Julian Alden Weir (1852–1919) was a noted American Impressionist painter who purchased a summer home in Branchville (Ridgefield and Wilton) for his family in the early 1880s. Before that, the family lived in Windham. The New York artist was drawn to Connecticut’s picturesque landscape.

J. Alden Weir’s daughter was also a gifted artist.  Caroline (Caro) Weir Ely (1884 – 1974), the eldest of the three Weir daughters, was an accomplished bookbinder, printmaker, etcher, and painter. She was educated in both New York and Paris and continued to work, maintaining a studio, even after she married and became a mother – a rare occurrence in the early 1900s. She settled in Old Lyme, Connecticut, a town known for its art colony. Like her father, she often painted near her home. Following her father’s death, she sometimes printed his etched plates, producing posthumous editions of his landscape prints.

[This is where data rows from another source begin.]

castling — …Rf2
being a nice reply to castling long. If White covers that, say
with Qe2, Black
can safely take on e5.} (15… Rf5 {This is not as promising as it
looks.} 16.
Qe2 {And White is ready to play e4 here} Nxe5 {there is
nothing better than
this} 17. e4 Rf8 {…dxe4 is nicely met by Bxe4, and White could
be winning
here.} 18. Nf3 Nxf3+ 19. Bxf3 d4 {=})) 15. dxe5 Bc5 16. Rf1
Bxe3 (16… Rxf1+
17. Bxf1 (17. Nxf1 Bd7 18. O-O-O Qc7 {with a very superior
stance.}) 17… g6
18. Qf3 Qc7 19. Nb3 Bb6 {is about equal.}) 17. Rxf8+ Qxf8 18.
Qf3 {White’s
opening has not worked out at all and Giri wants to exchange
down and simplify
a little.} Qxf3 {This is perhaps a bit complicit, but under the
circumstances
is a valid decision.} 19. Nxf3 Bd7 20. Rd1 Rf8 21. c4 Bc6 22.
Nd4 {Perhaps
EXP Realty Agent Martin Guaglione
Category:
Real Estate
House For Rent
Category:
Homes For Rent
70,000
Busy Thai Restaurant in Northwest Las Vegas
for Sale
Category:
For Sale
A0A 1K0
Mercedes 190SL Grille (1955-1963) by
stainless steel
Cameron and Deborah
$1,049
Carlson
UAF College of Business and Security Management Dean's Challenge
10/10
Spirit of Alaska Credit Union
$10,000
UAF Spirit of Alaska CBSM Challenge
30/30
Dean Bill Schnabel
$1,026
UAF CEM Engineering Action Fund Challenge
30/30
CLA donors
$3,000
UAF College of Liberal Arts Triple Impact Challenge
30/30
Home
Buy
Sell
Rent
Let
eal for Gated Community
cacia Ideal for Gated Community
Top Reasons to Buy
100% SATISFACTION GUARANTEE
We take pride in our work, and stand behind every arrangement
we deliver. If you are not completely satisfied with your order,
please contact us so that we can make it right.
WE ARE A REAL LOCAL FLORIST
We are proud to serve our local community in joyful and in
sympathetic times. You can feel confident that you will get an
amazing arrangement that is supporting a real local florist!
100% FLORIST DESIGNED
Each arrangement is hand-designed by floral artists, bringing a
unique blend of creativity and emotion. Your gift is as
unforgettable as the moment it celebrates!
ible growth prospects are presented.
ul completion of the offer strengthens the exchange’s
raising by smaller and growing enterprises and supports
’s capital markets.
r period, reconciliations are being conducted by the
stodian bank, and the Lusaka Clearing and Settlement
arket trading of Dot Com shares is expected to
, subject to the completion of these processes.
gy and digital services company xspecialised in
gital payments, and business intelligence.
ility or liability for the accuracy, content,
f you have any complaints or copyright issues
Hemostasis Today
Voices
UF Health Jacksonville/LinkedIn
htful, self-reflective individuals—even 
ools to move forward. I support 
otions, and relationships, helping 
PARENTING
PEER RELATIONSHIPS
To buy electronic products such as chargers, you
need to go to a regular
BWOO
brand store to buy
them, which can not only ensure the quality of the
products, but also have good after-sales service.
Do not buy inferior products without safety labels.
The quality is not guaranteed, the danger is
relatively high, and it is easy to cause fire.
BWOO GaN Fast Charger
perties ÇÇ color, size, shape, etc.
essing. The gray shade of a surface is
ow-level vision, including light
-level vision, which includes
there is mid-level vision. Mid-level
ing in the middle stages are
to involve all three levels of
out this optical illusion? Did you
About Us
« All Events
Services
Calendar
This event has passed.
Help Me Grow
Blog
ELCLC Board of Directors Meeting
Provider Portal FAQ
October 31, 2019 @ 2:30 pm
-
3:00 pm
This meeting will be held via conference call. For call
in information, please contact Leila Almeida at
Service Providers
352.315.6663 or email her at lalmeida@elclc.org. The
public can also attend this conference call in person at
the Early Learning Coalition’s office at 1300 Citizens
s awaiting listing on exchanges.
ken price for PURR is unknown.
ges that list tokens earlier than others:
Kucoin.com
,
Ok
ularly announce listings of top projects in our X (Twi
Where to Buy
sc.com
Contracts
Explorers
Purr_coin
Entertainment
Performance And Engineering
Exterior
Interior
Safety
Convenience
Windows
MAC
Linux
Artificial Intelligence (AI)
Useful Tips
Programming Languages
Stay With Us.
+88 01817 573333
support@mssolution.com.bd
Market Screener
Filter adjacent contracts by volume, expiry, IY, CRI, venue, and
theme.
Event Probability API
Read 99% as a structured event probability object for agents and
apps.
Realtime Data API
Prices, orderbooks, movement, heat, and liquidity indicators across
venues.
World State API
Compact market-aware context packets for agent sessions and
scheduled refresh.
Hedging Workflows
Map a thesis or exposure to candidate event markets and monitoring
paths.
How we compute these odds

Among the works by Caro Weir Ely in The Connecticut Historical Society (CHS)’s graphics collection is an etching of “Angelica” (a herb), reproduced in The Herbarist in 1943,and an impression of her father’s etching, “Landscape Sketch of Fields,”that she printed after his death. CHS also has an etched portrait of Caro which her father made when she was a little girl in Branchville.